**MATERIAL FOR THIS TASK:**
=== Section Start ===

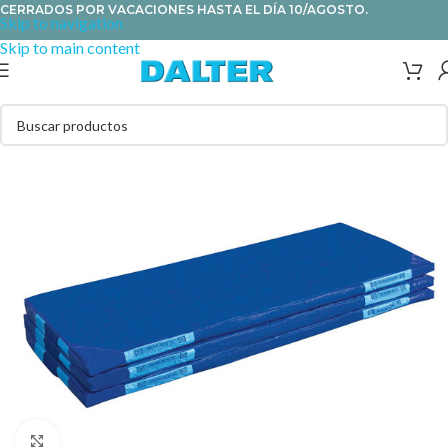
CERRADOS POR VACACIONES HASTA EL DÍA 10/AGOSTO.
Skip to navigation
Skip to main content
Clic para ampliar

=== Section End ===
=== Section Start ===

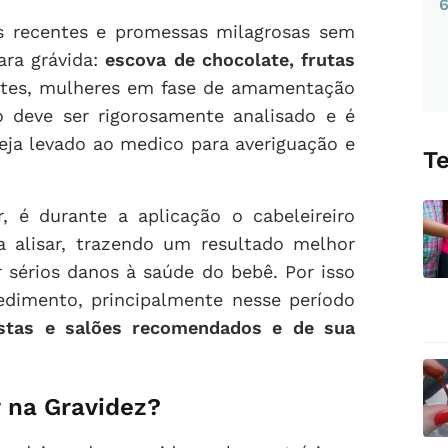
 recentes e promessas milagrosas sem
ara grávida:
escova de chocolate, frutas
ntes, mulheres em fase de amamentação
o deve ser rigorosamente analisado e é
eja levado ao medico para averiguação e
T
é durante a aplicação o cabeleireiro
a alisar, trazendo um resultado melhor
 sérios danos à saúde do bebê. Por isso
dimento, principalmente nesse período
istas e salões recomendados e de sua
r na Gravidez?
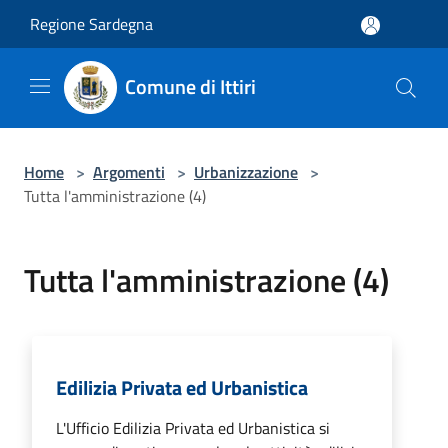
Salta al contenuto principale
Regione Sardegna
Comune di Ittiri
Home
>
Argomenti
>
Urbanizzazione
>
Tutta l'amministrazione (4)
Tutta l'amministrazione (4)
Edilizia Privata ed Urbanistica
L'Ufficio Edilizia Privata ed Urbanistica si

=== Section End ===
=== Section Start ===

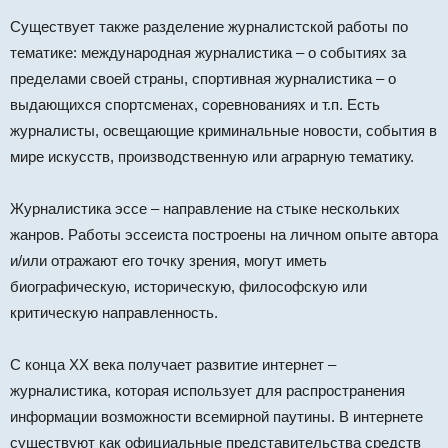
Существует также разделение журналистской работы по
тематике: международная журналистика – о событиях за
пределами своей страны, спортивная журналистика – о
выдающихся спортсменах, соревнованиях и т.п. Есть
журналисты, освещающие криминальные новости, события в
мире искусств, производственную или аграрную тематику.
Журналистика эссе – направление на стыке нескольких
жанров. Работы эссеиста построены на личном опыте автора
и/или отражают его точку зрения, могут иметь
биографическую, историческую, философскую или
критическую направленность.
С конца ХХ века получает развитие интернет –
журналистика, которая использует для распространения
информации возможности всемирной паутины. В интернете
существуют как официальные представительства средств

=== Section End ===

**AIM OF THE TASK:** Once the line with "istas e salões recomendados e de sua" is found in the data above, reproduce it and each line after it exactly, through the line with "L'Ufficio Edilizia Privata ed Urbanistica si". Omit the pictures.

**ANSWER AREA:**
istas e salões recomendados e de sua
r na Gravidez?
Salta al contenuto principale
Regione Sardegna
Comune di Ittiri
Home
>
Argomenti
>
Urbanizzazione
>
Tutta l'amministrazione (4)
Tutta l'amministrazione (4)
Edilizia Privata ed Urbanistica
L'Ufficio Edilizia Privata ed Urbanistica si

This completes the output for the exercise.